What to produce ▸
Reproduce the whole listing exactly and let no picture into the copy.
Top of Source material
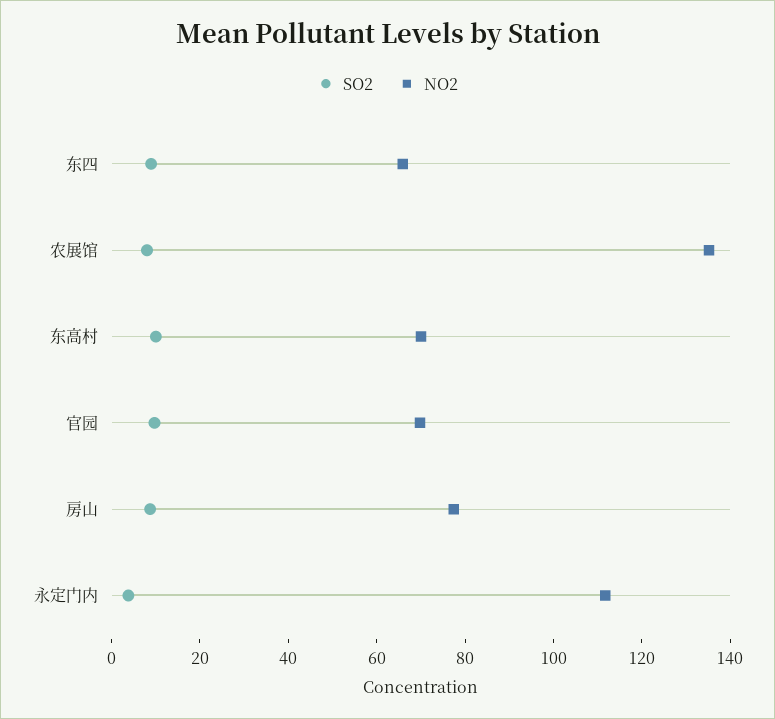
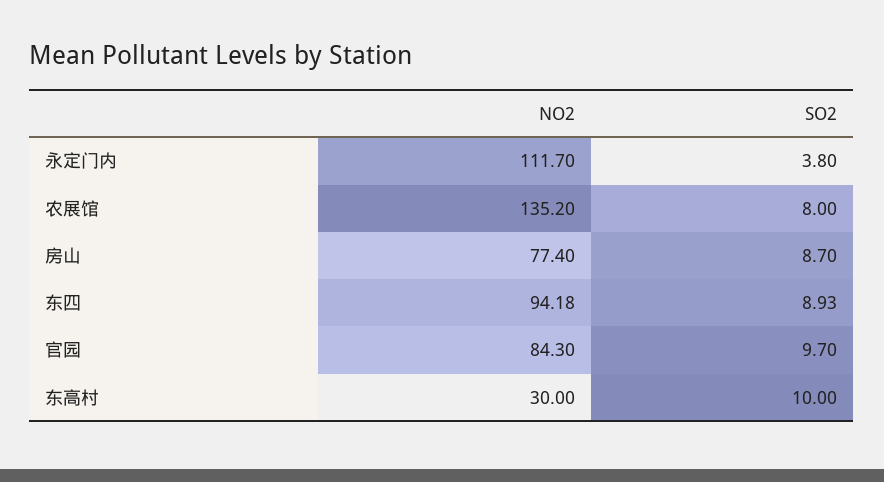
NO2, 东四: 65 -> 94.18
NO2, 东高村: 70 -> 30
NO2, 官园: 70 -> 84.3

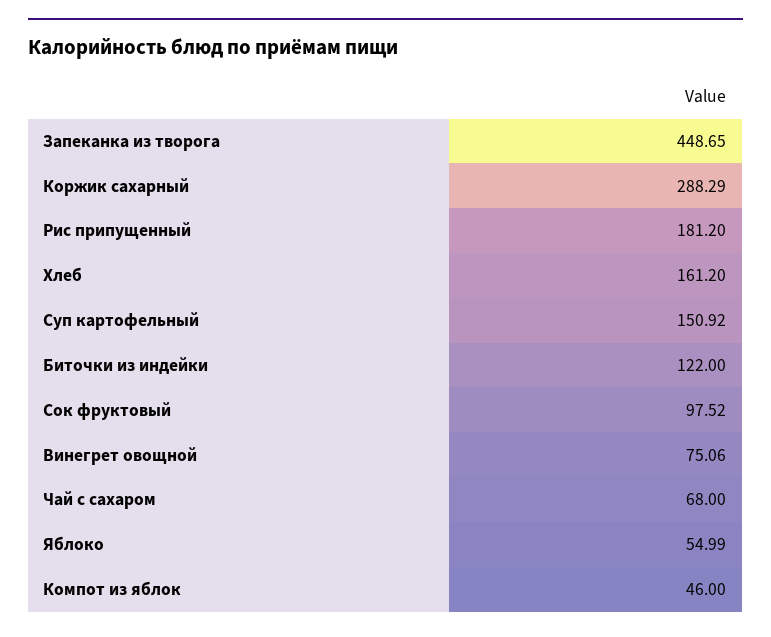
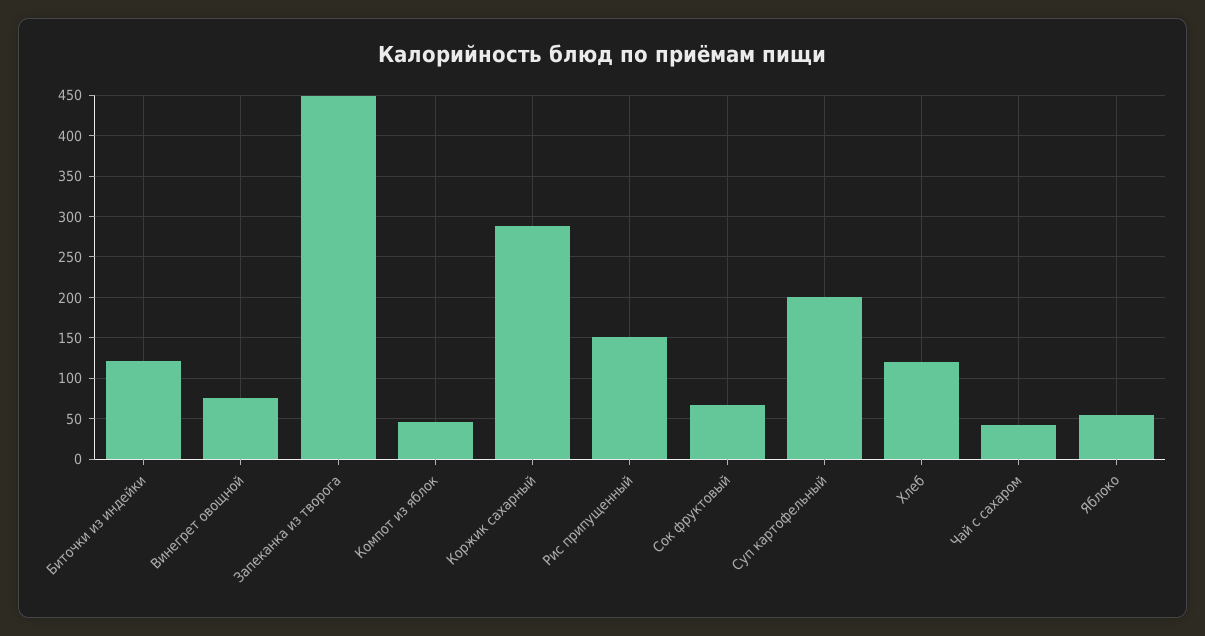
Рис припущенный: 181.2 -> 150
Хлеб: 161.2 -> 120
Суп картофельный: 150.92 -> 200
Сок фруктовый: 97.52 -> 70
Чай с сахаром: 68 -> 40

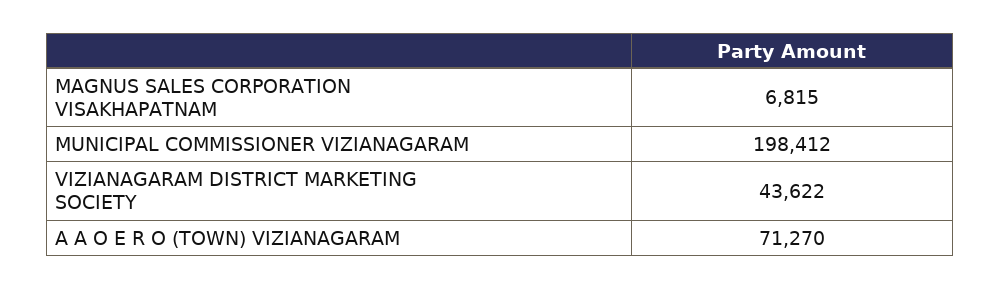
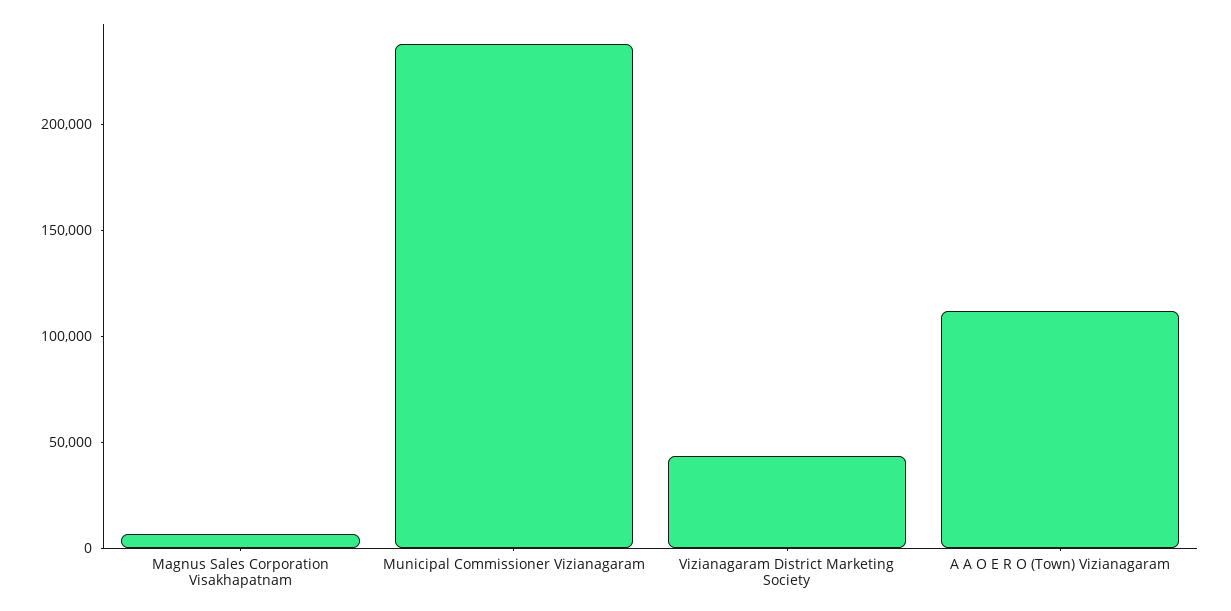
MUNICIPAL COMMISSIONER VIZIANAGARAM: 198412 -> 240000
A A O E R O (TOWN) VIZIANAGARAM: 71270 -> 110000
Bottom of Source material
Task output ▸
NO2, 东四: 65 -> 94.18
NO2, 东高村: 70 -> 30
NO2, 官园: 70 -> 84.3

Рис припущенный: 181.2 -> 150
Хлеб: 161.2 -> 120
Суп картофельный: 150.92 -> 200
Сок фруктовый: 97.52 -> 70
Чай с сахаром: 68 -> 40

MUNICIPAL COMMISSIONER VIZIANAGARAM: 198412 -> 240000
A A O E R O (TOWN) VIZIANAGARAM: 71270 -> 110000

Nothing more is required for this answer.